▸ Поставленная задача 1
Перечисли европейские организации по безопасности, историю взаимоотношений между которыми прослеживает книга, согласно интервью с Уильямом Хиллом.
▸ Поставленная задача 2
Продолжи интервью с Уильямом Хиллом о европейской безопасности, начав сразу после последнего приведенного в нем предложения.

▸ Выбранный фрагмент
Рекомендуем почитать Интервью с Уильямом Хиллом, автором монографии "No place for Russia – European Security Institutions since 1989" (Европейские институты безопасности в период после 1989 года – в отсутствие России)
Как получилось, что в Европе, которую по окончании холодной войны оптимистически называли единой, свободной и мирной, 30 годами позже возобладали отношения, омраченные недоверием и открытой враждебностью? В своей новой книге "No place for Russia – European Security Institutions since 1989" Уильям Хилл утверждает, что сложившееся положение является результатом не целенаправленных действий, а решений, которые принимались по причинам, по отдельности понятным, но в совокупности приведшим нас в тупик.
Издательство Центра им. Вудро Вильсона/издательство Колумбийского университета, 2018 г. (фотография обложки книги любезно предоставлена автором)
Learn more
В своей книге объемом в 400 с лишним страниц У. Хилл, профессор истории, который учился в Ленинградском университете в те же годы, что и Путин, и долгое работал на американской дипломатической службе и в ОБСЕ (он дважды возглавлял Миссию ОБСЕ в Молдове), прослеживает историю взаимоотношений между европейскими организациями по безопасности: НАТО, ЕС и ОБСЕ, – с 1989 года до начала украинского конфликта в 2014 году, когда, по его словам, эпоха после холодной войны, можно сказать, завершилась.
В своем интервью он рассказывает о своей книге и размышляет об ОБСЕ и о том потенциале, которым она была наделена, но который ей не удалось, по крайней мере до настоящего времени, полностью задействовать.
Как вы прокомментируете выбор названия вашей книги – "В отсутствие России"?
Уильям Хилл. Это название – "В отсутствие России" – можно понимать по‑разному, почему оно мне и нравится. Его можно понимать как предписание или инструкцию, то есть что России здесь не место. С другой стороны, это можно понимать как комментарий, а с третьей – как констатацию факта. Я же понимаю это так, что мы предпринимали попытки, но в конечном счете пришли в Европе к такой системе, где России нет места. И, на мой взгляд, расчета на такой результат не было, т. е. ни США, ни наши западные союзники, ни Россия такого результата не желали. В 1990‑е годы, а фактически до войны в Грузии в 2008 году, мы в принципе сотрудничали, тесно взаимодействовали по многим направлениям, но решения по многим вопросам принимались нами по различным соображениям, и закончилось дело тем, что Россия была исключена, изолирована и осталась в стороне от некоторых важнейших институтов, занимающихся поддержанием европейской безопасности.
В чем заключались эти некоторые решения?
У. Хилл. С самого начала ЕС однозначно заявил, что Россия не может стать членом этого союза, поскольку она слишком велика и слишком непохожа на страны ЕС; вместо этого было принято решение, что ЕС будет выстраивать особые отношения с Россией. Это работало неплохо, когда где‑то половина Европы была в составе ЕС, а другая половина – вне его. Но когда в ЕС вошли значительно более 20 государств, а Россия осталась одна, возник явный дисбаланс.

▸ Исходные строки
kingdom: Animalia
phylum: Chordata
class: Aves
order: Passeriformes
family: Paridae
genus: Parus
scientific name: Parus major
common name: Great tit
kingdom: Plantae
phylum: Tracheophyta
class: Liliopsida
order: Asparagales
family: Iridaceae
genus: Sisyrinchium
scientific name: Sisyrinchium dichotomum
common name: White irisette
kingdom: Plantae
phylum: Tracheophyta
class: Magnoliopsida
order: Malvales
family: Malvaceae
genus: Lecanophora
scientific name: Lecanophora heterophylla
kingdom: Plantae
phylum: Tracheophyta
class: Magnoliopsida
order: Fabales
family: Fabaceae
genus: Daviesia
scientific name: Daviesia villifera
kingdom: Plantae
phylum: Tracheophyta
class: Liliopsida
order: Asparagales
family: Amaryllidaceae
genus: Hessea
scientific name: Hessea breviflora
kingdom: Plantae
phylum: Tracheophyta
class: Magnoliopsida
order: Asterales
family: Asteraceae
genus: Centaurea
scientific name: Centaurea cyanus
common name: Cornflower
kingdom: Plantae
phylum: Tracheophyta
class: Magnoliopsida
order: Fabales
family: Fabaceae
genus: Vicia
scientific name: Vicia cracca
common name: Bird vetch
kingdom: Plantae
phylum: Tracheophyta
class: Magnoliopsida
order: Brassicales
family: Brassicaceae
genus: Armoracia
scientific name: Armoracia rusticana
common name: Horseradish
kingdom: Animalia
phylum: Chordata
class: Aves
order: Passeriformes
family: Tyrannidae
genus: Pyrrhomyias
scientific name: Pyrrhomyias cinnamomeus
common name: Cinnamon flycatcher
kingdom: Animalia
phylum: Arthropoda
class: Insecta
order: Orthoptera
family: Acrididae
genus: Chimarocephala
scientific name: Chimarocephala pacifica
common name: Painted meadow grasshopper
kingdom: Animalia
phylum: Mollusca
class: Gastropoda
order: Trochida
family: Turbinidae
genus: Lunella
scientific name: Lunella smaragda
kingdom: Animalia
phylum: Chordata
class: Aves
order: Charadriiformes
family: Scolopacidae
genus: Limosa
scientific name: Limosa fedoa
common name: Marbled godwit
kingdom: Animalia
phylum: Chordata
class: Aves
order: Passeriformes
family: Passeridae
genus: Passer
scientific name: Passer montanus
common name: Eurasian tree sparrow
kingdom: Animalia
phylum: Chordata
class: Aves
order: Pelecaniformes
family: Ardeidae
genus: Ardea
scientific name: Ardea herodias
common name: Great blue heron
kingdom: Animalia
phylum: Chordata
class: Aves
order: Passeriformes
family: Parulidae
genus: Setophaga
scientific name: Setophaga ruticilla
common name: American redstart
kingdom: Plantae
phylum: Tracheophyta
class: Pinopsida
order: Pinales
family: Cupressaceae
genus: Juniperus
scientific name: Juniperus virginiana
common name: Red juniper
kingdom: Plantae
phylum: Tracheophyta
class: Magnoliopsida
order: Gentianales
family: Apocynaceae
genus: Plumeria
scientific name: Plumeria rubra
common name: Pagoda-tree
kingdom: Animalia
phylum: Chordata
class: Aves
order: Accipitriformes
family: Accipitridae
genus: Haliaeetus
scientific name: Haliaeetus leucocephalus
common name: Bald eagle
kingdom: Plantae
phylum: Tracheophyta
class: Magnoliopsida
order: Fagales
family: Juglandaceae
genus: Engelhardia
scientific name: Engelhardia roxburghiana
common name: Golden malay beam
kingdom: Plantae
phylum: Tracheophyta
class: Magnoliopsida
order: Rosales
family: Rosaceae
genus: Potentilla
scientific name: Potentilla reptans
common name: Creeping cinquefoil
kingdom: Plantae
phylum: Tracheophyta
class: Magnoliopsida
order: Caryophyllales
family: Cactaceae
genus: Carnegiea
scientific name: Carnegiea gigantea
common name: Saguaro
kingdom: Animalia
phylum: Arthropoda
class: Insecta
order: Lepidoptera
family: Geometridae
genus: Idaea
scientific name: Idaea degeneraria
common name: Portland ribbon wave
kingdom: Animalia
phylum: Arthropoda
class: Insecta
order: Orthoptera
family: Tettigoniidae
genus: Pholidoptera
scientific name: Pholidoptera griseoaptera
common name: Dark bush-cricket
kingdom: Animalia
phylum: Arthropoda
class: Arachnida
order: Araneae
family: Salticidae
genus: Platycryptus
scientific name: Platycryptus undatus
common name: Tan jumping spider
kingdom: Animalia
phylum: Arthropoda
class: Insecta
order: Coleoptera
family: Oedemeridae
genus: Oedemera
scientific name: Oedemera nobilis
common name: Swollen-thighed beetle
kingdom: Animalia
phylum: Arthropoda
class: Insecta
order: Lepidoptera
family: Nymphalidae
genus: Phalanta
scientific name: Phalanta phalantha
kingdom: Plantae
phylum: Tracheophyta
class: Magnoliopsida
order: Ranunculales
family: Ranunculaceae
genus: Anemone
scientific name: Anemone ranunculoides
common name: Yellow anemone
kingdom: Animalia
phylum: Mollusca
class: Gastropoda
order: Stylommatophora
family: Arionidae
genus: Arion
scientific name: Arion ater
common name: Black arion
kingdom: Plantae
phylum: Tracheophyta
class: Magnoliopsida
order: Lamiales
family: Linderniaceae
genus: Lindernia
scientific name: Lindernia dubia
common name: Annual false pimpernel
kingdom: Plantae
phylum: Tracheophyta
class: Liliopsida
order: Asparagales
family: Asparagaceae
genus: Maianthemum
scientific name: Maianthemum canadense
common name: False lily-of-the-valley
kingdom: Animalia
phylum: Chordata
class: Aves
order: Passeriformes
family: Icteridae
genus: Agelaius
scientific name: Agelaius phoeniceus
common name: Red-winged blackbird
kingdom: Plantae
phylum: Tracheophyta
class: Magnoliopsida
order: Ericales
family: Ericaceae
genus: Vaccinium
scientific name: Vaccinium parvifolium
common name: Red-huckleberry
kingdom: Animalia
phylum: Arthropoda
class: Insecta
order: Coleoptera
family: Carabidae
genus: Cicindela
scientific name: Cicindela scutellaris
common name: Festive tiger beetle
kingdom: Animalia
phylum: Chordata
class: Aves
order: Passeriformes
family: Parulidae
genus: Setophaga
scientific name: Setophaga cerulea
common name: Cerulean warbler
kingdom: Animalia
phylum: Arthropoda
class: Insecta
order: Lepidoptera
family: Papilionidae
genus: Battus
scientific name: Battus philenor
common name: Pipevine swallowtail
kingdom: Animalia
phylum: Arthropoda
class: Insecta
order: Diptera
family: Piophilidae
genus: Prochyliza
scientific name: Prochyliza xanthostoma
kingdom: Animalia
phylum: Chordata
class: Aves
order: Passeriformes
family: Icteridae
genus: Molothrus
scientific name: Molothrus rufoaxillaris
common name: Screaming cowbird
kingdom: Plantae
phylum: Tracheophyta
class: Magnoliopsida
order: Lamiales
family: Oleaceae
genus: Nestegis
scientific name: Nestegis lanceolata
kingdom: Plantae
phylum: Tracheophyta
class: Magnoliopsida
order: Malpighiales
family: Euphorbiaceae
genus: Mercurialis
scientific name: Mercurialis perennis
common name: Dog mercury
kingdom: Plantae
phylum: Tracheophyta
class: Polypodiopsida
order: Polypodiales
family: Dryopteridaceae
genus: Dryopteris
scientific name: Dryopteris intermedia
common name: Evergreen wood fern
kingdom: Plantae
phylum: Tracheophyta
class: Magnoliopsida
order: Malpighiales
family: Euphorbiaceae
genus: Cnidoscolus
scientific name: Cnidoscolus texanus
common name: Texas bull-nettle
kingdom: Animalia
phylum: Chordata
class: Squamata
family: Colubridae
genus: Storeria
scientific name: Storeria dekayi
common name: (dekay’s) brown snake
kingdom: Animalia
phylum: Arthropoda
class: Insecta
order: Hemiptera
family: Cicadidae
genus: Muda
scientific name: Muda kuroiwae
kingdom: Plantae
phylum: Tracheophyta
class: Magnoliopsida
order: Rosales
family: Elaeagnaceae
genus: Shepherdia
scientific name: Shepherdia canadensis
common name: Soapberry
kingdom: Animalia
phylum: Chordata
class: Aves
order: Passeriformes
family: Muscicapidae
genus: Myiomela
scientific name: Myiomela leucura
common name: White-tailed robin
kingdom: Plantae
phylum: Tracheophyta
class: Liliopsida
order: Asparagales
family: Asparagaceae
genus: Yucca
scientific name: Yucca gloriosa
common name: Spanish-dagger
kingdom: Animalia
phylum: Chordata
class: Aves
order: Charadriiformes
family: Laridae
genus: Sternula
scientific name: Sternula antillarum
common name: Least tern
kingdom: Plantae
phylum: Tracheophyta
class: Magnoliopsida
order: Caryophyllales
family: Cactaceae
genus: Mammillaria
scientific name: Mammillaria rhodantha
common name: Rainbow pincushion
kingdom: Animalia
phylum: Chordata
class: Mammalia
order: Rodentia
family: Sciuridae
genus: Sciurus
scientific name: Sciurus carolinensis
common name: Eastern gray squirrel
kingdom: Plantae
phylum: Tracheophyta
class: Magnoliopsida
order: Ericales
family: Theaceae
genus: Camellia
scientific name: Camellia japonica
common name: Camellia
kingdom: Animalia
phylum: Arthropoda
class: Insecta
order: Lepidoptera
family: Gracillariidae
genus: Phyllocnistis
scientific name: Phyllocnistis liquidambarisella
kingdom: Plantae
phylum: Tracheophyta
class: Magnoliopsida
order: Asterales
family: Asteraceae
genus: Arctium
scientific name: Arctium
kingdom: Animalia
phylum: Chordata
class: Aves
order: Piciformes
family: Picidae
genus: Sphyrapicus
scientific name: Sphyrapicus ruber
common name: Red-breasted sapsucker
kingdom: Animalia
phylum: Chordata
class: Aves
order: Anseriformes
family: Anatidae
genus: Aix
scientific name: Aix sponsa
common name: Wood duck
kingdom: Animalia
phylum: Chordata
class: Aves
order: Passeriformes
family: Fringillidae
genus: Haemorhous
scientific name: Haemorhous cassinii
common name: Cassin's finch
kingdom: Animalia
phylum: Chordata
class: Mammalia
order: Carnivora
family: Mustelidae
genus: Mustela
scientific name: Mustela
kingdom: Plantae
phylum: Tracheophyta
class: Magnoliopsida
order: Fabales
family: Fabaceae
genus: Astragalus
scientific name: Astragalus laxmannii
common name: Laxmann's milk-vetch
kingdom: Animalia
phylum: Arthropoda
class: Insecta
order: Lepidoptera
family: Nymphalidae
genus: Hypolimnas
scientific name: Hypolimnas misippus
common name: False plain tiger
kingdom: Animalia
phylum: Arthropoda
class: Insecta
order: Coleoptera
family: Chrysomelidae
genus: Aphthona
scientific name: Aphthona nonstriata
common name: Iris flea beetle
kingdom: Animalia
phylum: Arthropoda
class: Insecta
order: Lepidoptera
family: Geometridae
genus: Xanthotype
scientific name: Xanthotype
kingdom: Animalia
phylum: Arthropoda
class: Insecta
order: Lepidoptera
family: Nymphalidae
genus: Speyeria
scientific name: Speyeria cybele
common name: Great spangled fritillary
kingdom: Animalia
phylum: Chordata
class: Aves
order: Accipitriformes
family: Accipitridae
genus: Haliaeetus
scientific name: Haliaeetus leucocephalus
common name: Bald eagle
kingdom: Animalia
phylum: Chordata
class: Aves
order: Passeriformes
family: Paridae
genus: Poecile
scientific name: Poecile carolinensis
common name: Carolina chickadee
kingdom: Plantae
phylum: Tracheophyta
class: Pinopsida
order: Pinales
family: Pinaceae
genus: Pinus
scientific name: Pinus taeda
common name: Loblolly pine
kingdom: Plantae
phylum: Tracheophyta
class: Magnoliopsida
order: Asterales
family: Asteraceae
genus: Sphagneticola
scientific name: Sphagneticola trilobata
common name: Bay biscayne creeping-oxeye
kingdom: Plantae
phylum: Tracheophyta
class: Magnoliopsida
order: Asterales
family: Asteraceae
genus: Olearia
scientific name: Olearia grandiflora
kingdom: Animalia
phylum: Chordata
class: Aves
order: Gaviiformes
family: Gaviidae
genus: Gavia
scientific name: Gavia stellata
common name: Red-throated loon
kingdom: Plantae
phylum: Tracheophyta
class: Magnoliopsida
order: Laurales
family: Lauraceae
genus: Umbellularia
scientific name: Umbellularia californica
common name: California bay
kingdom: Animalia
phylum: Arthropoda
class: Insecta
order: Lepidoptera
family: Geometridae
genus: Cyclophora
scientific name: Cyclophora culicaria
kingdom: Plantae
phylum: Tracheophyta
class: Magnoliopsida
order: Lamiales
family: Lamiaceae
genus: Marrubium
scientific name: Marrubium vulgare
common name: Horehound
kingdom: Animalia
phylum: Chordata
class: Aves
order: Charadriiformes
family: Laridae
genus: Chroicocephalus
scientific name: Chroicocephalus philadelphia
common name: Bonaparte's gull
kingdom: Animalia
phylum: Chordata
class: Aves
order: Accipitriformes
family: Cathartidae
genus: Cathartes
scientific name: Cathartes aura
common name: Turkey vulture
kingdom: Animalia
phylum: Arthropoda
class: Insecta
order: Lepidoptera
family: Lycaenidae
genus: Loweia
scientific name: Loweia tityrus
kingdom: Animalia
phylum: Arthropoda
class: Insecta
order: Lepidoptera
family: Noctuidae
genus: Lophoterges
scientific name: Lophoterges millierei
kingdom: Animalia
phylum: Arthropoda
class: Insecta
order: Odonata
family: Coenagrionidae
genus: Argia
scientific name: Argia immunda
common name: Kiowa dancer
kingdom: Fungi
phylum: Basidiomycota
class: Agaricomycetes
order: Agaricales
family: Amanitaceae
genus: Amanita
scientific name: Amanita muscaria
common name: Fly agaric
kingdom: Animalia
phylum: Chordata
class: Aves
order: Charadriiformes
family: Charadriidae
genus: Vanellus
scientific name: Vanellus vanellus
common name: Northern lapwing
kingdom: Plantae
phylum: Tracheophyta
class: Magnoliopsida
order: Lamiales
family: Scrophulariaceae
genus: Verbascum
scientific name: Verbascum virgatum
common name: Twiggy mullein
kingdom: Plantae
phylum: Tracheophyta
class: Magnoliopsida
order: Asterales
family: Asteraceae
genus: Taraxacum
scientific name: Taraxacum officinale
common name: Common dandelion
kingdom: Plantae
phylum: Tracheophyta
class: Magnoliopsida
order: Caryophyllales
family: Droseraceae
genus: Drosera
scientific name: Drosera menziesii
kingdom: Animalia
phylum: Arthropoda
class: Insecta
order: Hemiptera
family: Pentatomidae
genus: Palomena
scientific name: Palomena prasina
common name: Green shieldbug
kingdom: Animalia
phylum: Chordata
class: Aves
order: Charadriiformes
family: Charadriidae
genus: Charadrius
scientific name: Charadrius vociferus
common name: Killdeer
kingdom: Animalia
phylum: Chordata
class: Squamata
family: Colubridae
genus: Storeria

▸ Ответ 1
НАТО, ЕС, ОБСЕ

▸ Ответ 2
С НАТО ситуация менее однозначна, поскольку неоднократно Россия – и Ельцин, и порою Путин – вела речь о вступлении России в НАТО, но по различным причинам этого не произошло: Россия так и не обратилась с ходатайством о вступлении. Принимая решение о расширении НАТО, западные государства пытались одновременно наладить особые отношения с Россией. Но, по меньшей мере с точки зрения США (а я участвовал в проработке этого вопроса в США, а затем в переговорах с Россией о первом расширении НАТО), решение со всей очевидностью сводилось к тому, что при всей серьезной заинтересованности в развитии отношений с Россией мы были не меньше заинтересованы в обеспечении успешного переходного процесса в Центральной Европе. Соответственно, мы пришли к выводу о том, что на первое место будет поставлена Центральная Европа. К этому сводилось одно из таких решений: оно было понятным; оно в целом оказалось довольно неплохим для Центральной Европы; на какое-то время оно было неплохо воспринято Россией; но все закончилось тем, что НАТО пошла по пути, который оставлял Россию в стороне.
К 2004/2005 году от русских стали поступать жалобы, причем не на то, что НАТО оказалась у их границ или что от НАТО исходит опасность. На совещаниях ОБСЕ того времени и во влиятельных публикациях русские жаловались на то, что их оставили в стороне. Один из российских авторов сформулировал это следующим образом: западная архитектура безопасности – это своего рода клуб. Вы позволяете нам зайти в клуб и посидеть в зале, но не позволяете нам сесть за барную стойку и купить себе напитки. Мы лишены возможности принимать участие в принятии важных решений.
Это особенно четко просматривается в их критике принятого в 2008 году решения о признании Косово, когда Запад – ЕС и США – практически в одностороннем порядке принял решение о необходимости признания Косово, с тем чтобы избежать дестабилизации положения, а Россия, которая участвовала в выработке резолюции 1244 СБ ООН о прекращении войны с Сербией, была просто оставлена на обочине. И русские стали возражать.
Вы хотите сказать, что это было недальновидным?
У. Хилл. В ретроспективе так и оказалось. Это было решение, которое принесло результаты, обратные желаемым. Те на Западе, кем в конечном счете это решение было принято, сфокусировали внимание на последствиях для Косово и Сербии, но упустили из виду более широкую картину. По всей вероятности, они оправдывали это решение такими рационалистическими аргументами, как то, что Россия будет против, но в итоге примирится с этим. Но русским становилось все сложнее "проглатывать" подобные вещи. Последней каплей для Путина, вне всяких сомнений, стала интервенция НАТО в Ливии в 2011 году. НАТО, воспользовавшись резолюцией Совета Безопасности, которая была предназначена в принципе для защиты населения Бенгази, совершила нападение, которое завершилось устранением Каддафи. В своих публичных заявлениях, прозвучавших после этих событий и в последующие годы, Путин фактически говорил Западу: вот видите, что вы сделали? Я, конечно, упрощаю, но, по мнению Путина, Запад всегда вел себя так. Западу же ситуация представлялась следующим образом: Запад занимается важными проблемами безопасности и ищет пути их решения, а русские такие решения блокируют.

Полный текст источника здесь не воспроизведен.